Murray and JohnsonThe 1967 U.S. Supreme Court decision in Loving v. Virginia struck down laws against interracial marriage, but in the years that followed, government regulation of interracial relationships continued in various forms. That’s why it’s important to recognize the difference between decriminalization and deregulation, and partly why Loving remains relevant today, said Professor Melissa Murray in delivering the Brigitte M. Bodenheimer Lecture on Family Law at King Hall.

Video of the lecture is available here.

Murray, who is the Alexander F. and May T. Morrison Professor of Law and Faculty Director of the Center on Reproductive Rights and Justice at UC Berkeley School of Law, presented to a large audience in the Kalmanovitz Appellate Courtroom on November 16. Speaking on “Loving’s Legacy: Decriminalization and the Regulation of Sex,” Murray challenged much of the conventional wisdom regarding the landmark Supreme Court decision.

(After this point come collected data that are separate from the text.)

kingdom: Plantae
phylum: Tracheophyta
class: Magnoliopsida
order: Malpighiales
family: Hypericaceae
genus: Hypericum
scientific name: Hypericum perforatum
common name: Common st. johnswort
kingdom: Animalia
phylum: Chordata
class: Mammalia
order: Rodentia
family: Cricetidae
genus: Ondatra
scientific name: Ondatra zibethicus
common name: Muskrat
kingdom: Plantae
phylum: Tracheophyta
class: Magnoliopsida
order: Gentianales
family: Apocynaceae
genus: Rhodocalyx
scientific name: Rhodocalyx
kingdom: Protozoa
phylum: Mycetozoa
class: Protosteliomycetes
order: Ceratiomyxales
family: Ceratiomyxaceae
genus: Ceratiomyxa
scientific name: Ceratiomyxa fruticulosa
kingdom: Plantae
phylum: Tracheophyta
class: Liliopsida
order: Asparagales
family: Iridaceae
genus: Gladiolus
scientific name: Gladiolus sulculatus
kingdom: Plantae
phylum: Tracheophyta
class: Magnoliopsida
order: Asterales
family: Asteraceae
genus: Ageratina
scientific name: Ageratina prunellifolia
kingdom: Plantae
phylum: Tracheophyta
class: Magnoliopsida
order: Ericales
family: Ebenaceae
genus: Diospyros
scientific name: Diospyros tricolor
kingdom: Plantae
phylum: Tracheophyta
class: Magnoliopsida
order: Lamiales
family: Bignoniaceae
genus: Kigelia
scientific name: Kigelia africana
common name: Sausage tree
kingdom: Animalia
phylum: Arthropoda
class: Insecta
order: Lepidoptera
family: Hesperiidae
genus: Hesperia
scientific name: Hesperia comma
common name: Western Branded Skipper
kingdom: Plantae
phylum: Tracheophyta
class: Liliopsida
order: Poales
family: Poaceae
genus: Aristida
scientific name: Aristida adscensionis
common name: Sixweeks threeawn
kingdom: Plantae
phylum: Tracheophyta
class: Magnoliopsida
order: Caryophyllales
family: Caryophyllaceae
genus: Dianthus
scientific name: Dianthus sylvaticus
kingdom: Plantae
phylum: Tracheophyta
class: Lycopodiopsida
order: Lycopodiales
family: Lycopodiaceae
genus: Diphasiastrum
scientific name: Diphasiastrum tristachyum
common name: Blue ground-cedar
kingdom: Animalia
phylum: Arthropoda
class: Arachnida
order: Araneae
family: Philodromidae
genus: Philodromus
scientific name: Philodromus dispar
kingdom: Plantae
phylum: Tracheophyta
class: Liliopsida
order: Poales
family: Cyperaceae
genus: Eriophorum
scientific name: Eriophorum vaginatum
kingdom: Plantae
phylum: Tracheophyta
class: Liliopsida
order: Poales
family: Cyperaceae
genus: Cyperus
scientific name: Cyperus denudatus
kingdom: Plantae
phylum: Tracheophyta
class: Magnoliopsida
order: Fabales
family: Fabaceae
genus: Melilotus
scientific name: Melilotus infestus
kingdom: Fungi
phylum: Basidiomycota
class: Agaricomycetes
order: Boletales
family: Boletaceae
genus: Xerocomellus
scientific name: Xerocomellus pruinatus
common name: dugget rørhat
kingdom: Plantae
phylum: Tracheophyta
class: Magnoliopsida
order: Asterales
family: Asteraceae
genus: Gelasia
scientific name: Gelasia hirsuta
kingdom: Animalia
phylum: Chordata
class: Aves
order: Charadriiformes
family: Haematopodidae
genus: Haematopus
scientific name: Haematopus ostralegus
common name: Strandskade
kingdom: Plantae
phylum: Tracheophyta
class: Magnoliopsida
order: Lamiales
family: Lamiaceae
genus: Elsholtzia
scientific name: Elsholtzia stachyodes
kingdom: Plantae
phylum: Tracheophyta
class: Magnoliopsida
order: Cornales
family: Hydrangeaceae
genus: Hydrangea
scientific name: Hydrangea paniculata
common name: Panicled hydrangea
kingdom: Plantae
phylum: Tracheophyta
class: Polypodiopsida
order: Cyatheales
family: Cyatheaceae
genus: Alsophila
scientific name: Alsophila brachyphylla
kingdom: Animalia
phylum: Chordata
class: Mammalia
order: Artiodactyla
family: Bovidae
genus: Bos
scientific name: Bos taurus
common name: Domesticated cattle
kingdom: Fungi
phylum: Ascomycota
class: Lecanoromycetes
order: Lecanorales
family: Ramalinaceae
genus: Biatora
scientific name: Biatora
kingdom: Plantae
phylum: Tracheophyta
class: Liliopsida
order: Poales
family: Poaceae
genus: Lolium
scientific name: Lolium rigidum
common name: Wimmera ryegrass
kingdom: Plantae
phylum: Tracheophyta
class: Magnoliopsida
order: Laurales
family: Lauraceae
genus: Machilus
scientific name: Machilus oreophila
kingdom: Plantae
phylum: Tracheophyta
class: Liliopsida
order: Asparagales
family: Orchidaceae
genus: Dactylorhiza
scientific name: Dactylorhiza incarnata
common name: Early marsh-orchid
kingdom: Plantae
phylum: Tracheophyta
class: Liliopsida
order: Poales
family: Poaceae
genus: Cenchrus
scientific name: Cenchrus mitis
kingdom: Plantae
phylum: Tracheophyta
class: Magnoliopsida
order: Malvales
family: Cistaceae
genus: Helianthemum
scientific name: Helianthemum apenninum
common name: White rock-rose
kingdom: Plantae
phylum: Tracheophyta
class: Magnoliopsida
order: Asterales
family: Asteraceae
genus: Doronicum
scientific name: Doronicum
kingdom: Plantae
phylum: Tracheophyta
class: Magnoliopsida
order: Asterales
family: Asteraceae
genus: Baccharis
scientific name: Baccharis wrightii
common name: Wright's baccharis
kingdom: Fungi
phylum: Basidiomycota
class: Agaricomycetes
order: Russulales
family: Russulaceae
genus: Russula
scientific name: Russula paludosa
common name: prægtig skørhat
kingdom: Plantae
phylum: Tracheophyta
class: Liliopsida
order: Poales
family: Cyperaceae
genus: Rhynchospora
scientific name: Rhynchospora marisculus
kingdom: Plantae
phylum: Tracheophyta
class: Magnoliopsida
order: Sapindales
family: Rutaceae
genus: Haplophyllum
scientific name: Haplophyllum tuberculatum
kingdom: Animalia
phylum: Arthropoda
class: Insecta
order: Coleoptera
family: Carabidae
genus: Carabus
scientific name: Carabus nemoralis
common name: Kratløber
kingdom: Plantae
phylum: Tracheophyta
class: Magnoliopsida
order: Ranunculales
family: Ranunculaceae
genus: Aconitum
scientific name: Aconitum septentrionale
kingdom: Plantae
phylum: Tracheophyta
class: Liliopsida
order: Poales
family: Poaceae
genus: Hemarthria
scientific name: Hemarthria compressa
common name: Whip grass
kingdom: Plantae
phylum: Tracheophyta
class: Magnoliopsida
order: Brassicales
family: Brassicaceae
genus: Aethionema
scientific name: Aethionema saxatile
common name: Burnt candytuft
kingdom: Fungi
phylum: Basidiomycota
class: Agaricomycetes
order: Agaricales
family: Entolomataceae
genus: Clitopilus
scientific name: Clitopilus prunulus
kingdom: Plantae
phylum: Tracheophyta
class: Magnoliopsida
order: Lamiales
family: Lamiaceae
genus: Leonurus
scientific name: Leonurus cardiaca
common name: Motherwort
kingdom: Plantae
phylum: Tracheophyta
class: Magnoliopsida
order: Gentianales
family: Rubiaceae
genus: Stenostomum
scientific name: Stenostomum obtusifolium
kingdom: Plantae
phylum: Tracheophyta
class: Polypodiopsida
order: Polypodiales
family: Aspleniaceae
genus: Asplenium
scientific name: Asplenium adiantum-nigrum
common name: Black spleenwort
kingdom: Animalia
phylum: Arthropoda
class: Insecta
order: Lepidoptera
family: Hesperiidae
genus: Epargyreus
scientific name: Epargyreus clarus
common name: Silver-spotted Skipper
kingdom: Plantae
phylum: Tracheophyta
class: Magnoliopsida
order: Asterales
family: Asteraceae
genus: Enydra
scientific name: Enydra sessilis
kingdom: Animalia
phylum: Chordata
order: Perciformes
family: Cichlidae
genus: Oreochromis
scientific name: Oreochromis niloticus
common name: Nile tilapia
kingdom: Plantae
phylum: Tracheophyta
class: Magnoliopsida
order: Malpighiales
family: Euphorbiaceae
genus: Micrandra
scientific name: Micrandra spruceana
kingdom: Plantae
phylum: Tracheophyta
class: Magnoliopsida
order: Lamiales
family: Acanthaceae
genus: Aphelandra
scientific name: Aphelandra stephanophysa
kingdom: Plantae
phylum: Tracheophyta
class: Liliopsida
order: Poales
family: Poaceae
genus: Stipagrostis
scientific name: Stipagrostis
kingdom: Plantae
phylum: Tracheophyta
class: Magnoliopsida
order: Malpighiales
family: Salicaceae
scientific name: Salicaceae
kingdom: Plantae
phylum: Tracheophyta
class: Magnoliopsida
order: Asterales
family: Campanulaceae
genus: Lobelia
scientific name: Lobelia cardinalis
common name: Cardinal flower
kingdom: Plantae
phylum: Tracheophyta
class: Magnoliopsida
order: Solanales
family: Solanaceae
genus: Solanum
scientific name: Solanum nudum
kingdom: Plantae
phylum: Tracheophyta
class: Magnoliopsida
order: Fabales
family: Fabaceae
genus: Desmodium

Although the ruling decriminalized interracial relationships, it did not eliminate all forms of state regulation, and the social stigmatization of interracial couples continued to be expressed in various other ways, Murray said. For example, in the years following Loving, white women routinely lost custody of their children when they dated or married black men.

“As the post-Loving landscape shows, the legalization of interracial marriage did not end state regulation of that choice,” Murray said. “The mode of regulation morphed and shifted to different contexts, but in the end it is regulation nonetheless.”

Similarly, cases such as Masterpiece Cakeshop v. Colorado Civil Rights Commission, set to be heard soon by the Supreme Court, show that attempts to regulate same-sex relationships have persisted in the wake of Obergefell v. Hodges, the 2015 decision in which the Court struck down laws against same-sex marriage. Because civil rights reform has often used decriminalization as a primary tool, it is important to recognize the limitations of this approach, and to appreciate the differences between legalization and deregulation, Murray said.

“Deregulation and legalization are not synonymous,” said Murray. “To deregulate something is to remove the state’s presence entirely. To legalize something is perhaps to allow the state’s presence in through a different venue. And all the same, regulation is regulation, whether it occurs via the hammer of the criminal law or through the subtler velvet glove of civil regulation. All of this is worth thinking about today, 50 years after Loving v. Virginia. As many have noted, this is a remarkable decision that did much to advance equality, but it was not a magic bullet. It reminds us that decriminalization rarely is a magic bullet, and that there is always, always more work to be done.”

Established in 1981 in memory of UC Davis School of Law Professor Brigitte M. Bodenheimer, the Brigitte M. Bodenheimer Lecture brings scholars and practitioners to King Hall to discuss recent developments affecting family law. Recent Bodenheimer lectures have featured Camille Gear Rich, Associate Provost for Faculty and Student Initiatives in the Social Sciences and Professor of Law and Sociology at USC School of Law; Michael A. Olivas, the William B. Bates Distinguished Law Chair at the University of Houston Law Center; Angela Onwuachi-Willig, Chancellor’s Professor of Law at UC Berkeley School of Law; and former California Supreme Court Justice Carlos R. Moreno.